Nordic lawmakers focus on Nepal's development challenges

Jan 24, 2011

Five-member Nordic delegation met with
Nepalese Prime Minister, Madhav Kumar and
other senior officials.
(Photo: UNDP)
Kathmandu - Parliamentarians from Denmark and Norway were in Nepal last week on a five day visit, organized by the United Nations country team, to see first-hand the development challenges the country faces as it shifts from a decade of conflict to democracy.

The five-member Nordic delegation met in Kathmandu with Prime Minister Madhav Kumar Nepal and other senior officials including Finance Minister Surendra Pandey and Chairman of the Constituent Assembly Subash Nembang.

During their discussions they gained insights on the country’s progress towards peace and development and on the constitution-building process that reflects the input of a broad cross-section of Nepal’s population, including the most marginalized.

The delegation also travelled outside the capital, visiting Morang and Sunsari districts in the country’s east, and Kapilvastu, in the west, to see local development and humanitarian efforts implemented by the United Nations system in Nepal.

“Nepal is very rich in natural resources and there is great hope for the country if the abundant local resources can be tapped,” said Norwegian Member of Parliament Peter N. Myhre. “The ongoing work led by the UN at grassroots and at policy levels are very impressive and need to be sustained.”

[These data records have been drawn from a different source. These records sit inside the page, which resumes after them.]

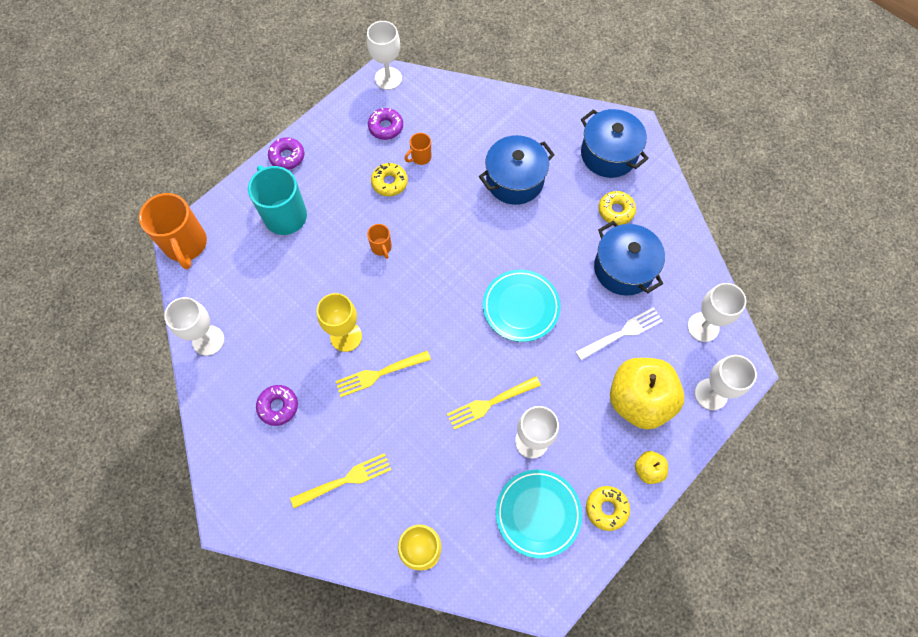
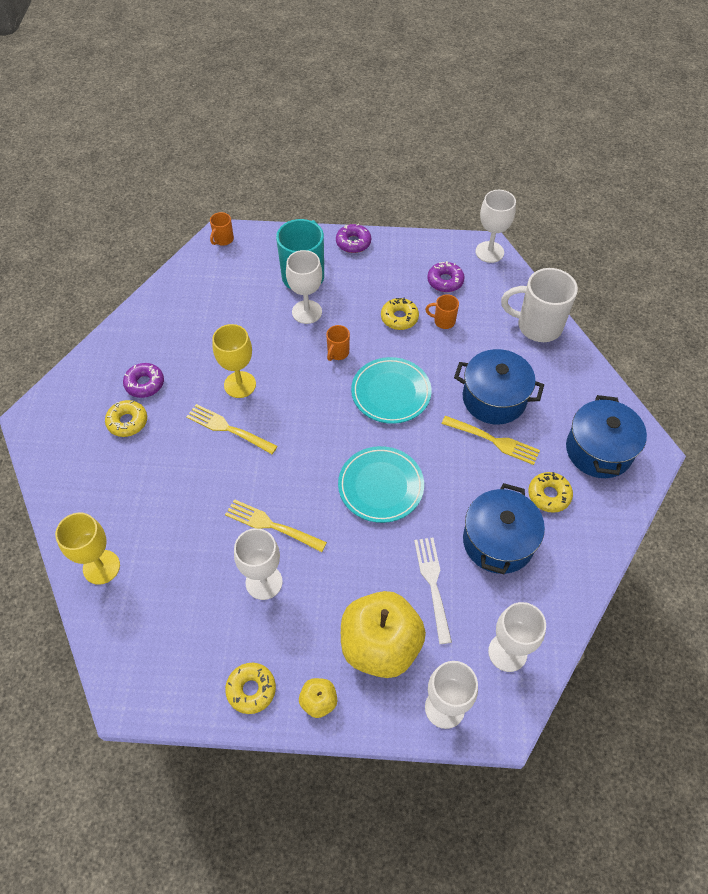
camera: 50 degrees right, 10 degrees down
(186, 245) = (223, 240): orange mug -> orange mug, size x0.48
(208, 340) = (160, 305): white goblet -> white goblet (307, 312)
(304, 444) = (127, 422): none -> yellow donut
(345, 480) = (120, 469): yellow fork -> yellow fork (493, 440)
(480, 105) = (537, 326): none -> white mug
(538, 513) = (202, 634): turquoise plate -> turquoise plate (391, 393)
(622, 333) = (433, 584): white fork -> white fork turned 120 degrees counterclockwise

In Sunsari delegates were able to meet owners of small businesses that were set up under a multi-donor micro-enterprise project supported by the UN Development Programme (UNDP). The enterprises have increased by six times the average income to these entrepreneurs.

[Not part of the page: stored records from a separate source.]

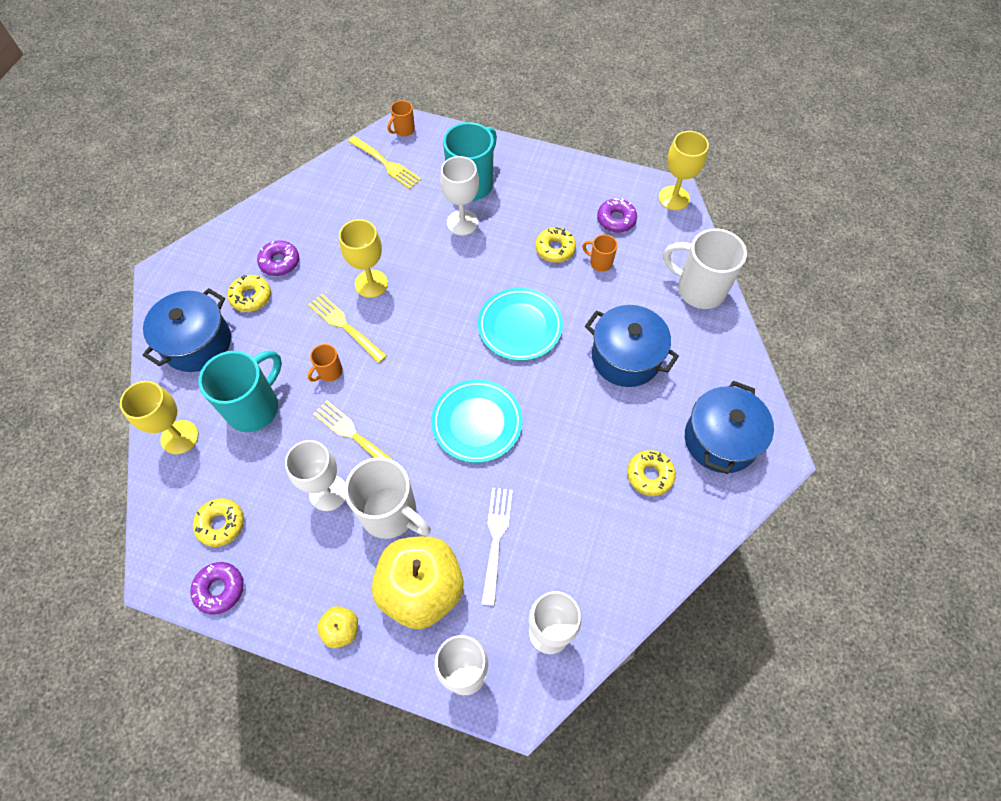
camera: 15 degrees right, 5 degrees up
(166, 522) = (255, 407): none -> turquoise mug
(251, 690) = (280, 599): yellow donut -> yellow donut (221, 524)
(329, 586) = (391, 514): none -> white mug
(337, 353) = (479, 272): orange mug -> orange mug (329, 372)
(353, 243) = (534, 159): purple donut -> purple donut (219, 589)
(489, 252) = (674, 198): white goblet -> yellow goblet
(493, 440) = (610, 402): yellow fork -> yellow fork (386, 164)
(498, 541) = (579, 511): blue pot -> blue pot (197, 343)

Danish parliamentarian Huseyin Arac said: “I appreciate the work of UNDP at the community level. This initiative is not handing out money but giving people the opportunity to work and create a higher degree of self confidence. The active involvement of women is very impressive.”

Thousands of families uprooted in Sunsari during 2008 floods have returned home and are employed as part of a UNDP early recovery programme to help rebuild community infrastructure, for example school buildings and low-cost houses.

“Nepal is going through a difficult transition period,” said Danish parliamentarian Ellen Trane Norby after visiting the Sunsari communities. “There is political instability but the ongoing projects led by UNDP are making a visible difference in the lives of people.”

“With political stability, the leaders of the country should complement these activities by creating more jobs and building infrastructure.”